■ **Work required**
Retype the lines running from the one containing "January 2018" through the one containing "August 2016", including both, exactly as they stand.

━━━━━ Provided entries

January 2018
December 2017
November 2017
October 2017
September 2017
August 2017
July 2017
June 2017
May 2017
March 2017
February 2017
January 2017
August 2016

━━━━━━━━━━
━━━━━ Provided entries

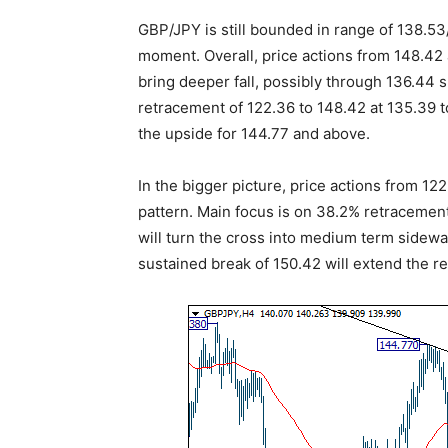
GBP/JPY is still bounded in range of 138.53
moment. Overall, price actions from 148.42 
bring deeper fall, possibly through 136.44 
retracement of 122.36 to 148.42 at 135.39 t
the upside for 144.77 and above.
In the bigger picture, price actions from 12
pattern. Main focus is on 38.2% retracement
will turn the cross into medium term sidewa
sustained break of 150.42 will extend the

━━━━━━━━━━

■ **Solution for this problem**
January 2018
December 2017
November 2017
October 2017
September 2017
August 2017
July 2017
June 2017
May 2017
March 2017
February 2017
January 2017
August 2016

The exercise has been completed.